Lead Developer & Maintainer - Passionate about data analytics and open-source collaboration
- Full-Stack Implementation: Data pipeline, ML models, cloud infrastructure
- Project Vision: Building a comprehensive real estate analytics platform
- Community Focus: Welcoming contributors and fostering open-source collaboration
Looking for contributors in data engineering, machine learning, and visualization!

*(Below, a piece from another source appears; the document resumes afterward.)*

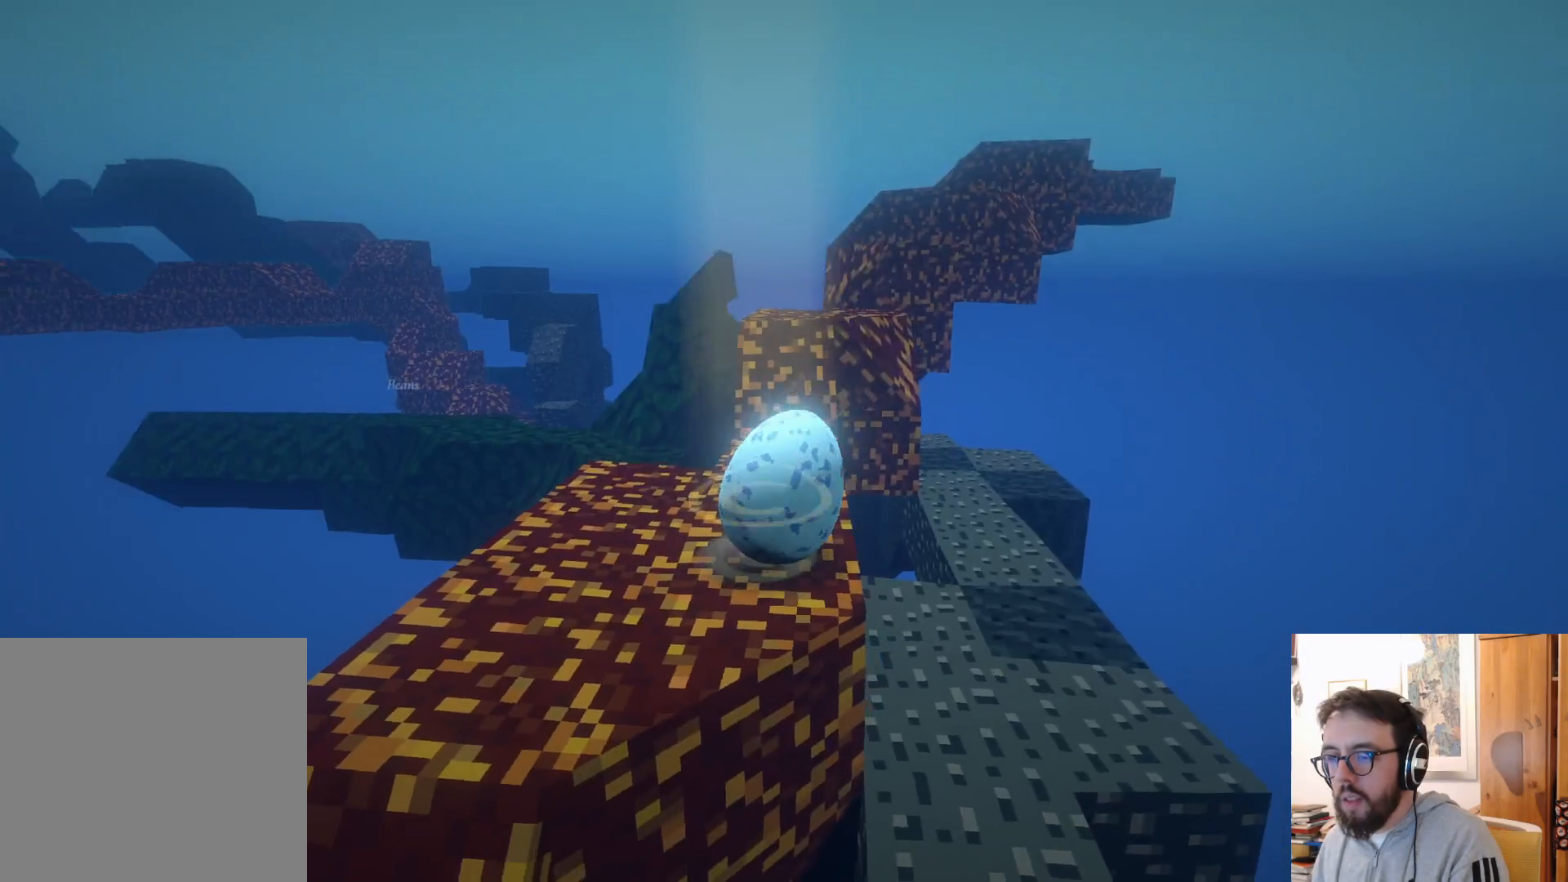
{"buttons": [], "left_stick": "up-right", "right_stick": "center", "events": [[200, "left_stick", "up-left"], [434, "right_stick", "center"], [484, "left_stick", "up-right"]]}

This comprehensive real estate analytics platform was developed to demonstrate modern data engineering practices and advanced machine learning techniques in production environments. The project showcases professional expertise across multiple domains:
Technical Leadership & Architecture
- Enterprise Data Engineering: Designed scalable cloud-native architectures using Snowflake and AWS
- Real-time Data Processing: Implemented production-grade ETL pipelines with automated ingestion
- Advanced Analytics: Developed high-performance ML models achieving 96.58% accuracy
- Full-Stack Development: End-to-end platform implementation from data acquisition to insights
Professional Standards & Best Practices
- Code Quality: Robust error handling, comprehensive logging, and modular design
- Performance Optimization: Efficient parallel processing and resource management
- Documentation Excellence: Detailed technical documentation and implementation guides
- Open-source Leadership: Community-focused development and collaborative practices
Industry Impact & Innovation
- Real Estate Intelligence: Automated valuation models for market analysis
- Scalable Solutions: Processing 100K+ records with enterprise-grade performance
- Modern Tech Stack: Integration of cutting-edge technologies and frameworks
- Business Value: Practical applications for investment decisions and market research
- GitHub: Follow this repository for updates and contributions
- Issues: Report bugs, request features, or ask questions
- Discussions: Join community conversations about real estate analytics
For questions, issues, or feature requests, please create an issue in the repository. I'm committed to helping contributors get started and making this project accessible to developers of all skill levels.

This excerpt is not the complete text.